FrogRiverOne

🔗 문제 링크

https://app.codility.com/programmers/lessons/4-counting_elements/frog_river_one/start/

❔ 문제 설명

A small frog wants to get to the other side of a river. The frog is initially located on one bank of the river (position 0) and wants to get to the opposite bank (position X+1). Leaves fall from a tree onto the surface of the river.

You are given an array A consisting of N integers representing the falling leaves. A[K] represents the position where one leaf falls at time K, measured in seconds.

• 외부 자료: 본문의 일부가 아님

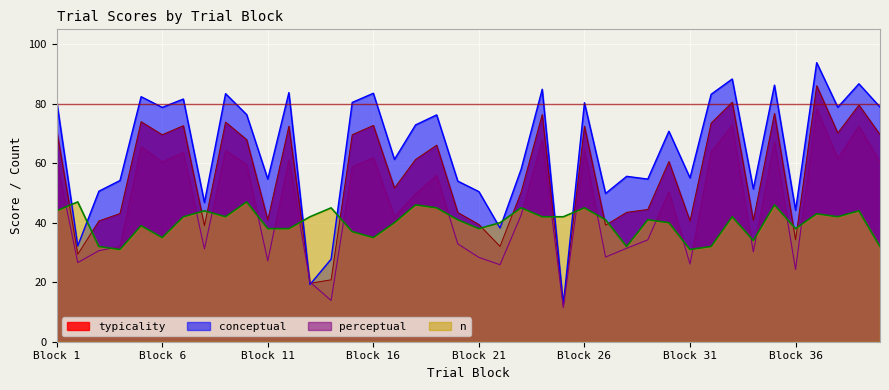

What is the difference between the highest and lowest values at 3?

20.0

The goal is to find the earliest time when the frog can jump to the other side of the river. The frog can cross only when leaves appear at every position across the river from 1 to X (that is, we want to find the earliest moment when all the positions from 1 to X are covered by leaves). You may assume that the speed of the current in the river is negligibly small, i.e. the leaves do not change their positions once they fall in the river.

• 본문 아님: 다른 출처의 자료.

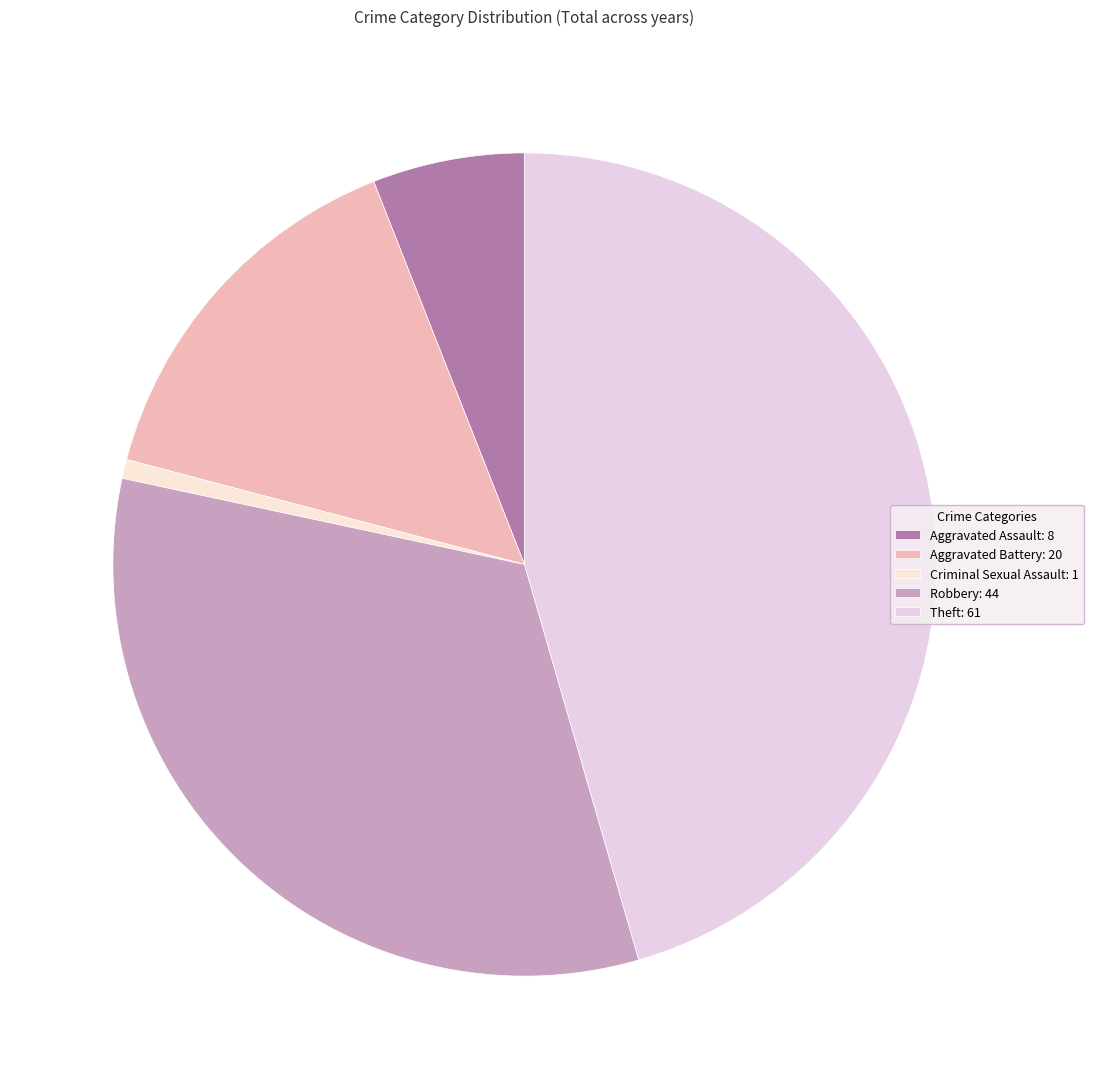

Count the number of slices in the pie.

5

For example, you are given integer X = 5 and array A such that:

A[0] = 1
A[1] = 3
A[2] = 1
A[3] = 4
A[4] = 2
A[5] = 3
A[6] = 5
A[7] = 4

In second 6, a leaf falls into position 5. This is the earliest time when leaves appear in every position across the river.

Write a function:

def solution(X, A)

that, given a non-empty array A consisting of N integers and integer X, returns the earliest time when the frog can jump to the other side of the river.

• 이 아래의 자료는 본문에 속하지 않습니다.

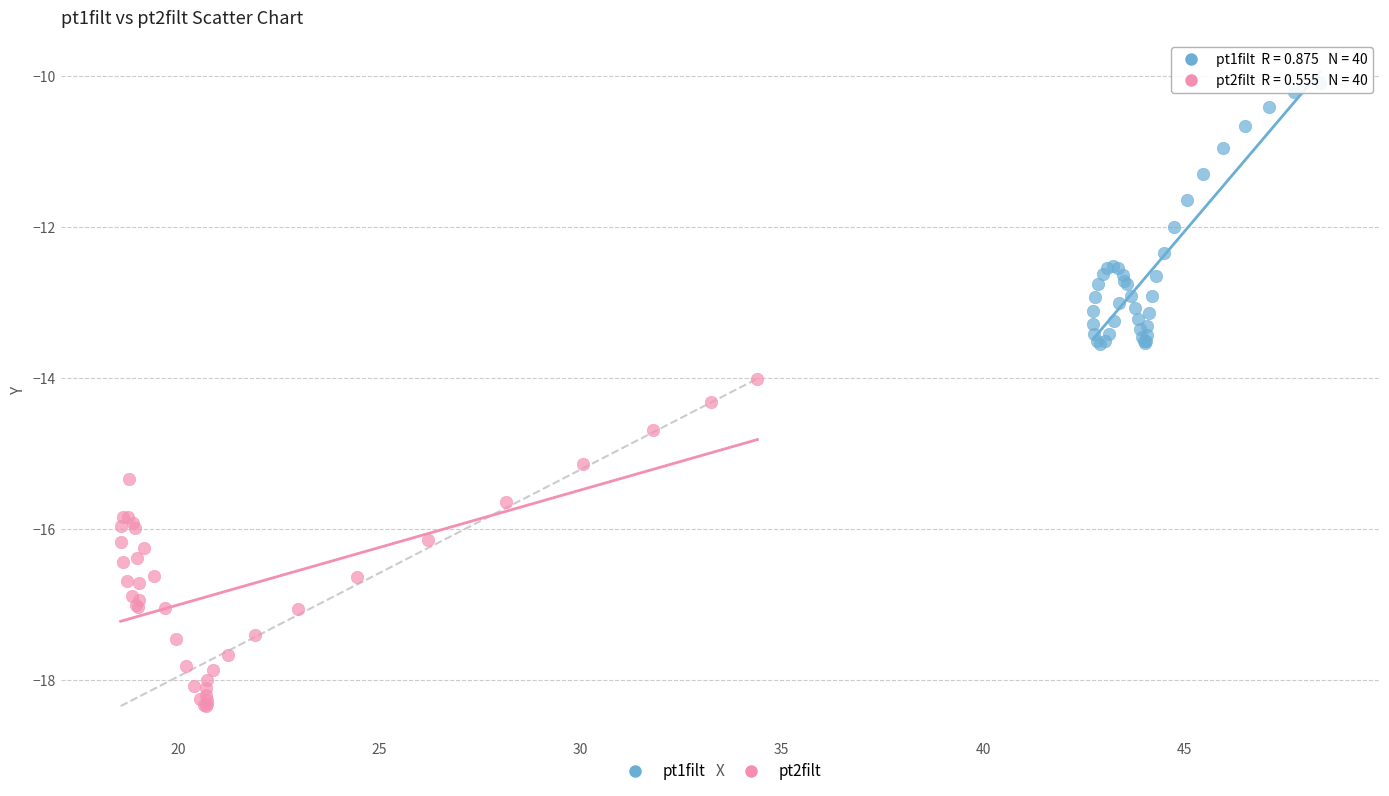

Which series contains the highest Y value?

pt1filt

If the frog is never able to jump to the other side of the river, the function should return −1.

For example, given X = 5 and array A such that:

A[0] = 1
A[1] = 3
A[2] = 1
A[3] = 4
A[4] = 2
A[5] = 3
A[6] = 5
A[7] = 4

the function should return 6, as explained above.

⚠️ 제한사항

• N and X are integers within the range [1..100,000];

• each element of array A is an integer within the range [1..X].

💡 풀이 (언어 : Java & Python)

쉽게 풀었다. set를 이용해서 중복값을 없애주며 나온 숫자를 넣어준다. 조건에서 등장하는 숫자는 범위가 X이하라고 했으므로, set의 길이가 X가 되는 순간이 바로 1부터 X까지 숫자들이 모두 등장하는 순간이다. 시간 복잡도는 $O(N)$

Java

import java.util.HashSet;

class Solution {
    public int solution(int X, int[] A) {
        HashSet<Integer> set = new HashSet<>();
        for (int i = 0; i < A.length; i++) {
            set.add(A[i]);
            if (set.size() == X)
                return i;
        }
        return -1;
    }
}

Python

def solution(X, A):
    # A의 위치 값들의 중복을 제거하기 위한 set 선언
    check = set()
    for i in range(len(A)):
        check.add(A[i])
        # 도중에 check의 길이가 X와 같아지면 모든 나뭇잎이 채워졌으므로 i=시간초 반환
        if len(check) == X:
            return i
    # for문을 다 돌았는데도 함수가 안끝났으면 못가는 케이스이므로 -1 반환        
    return -1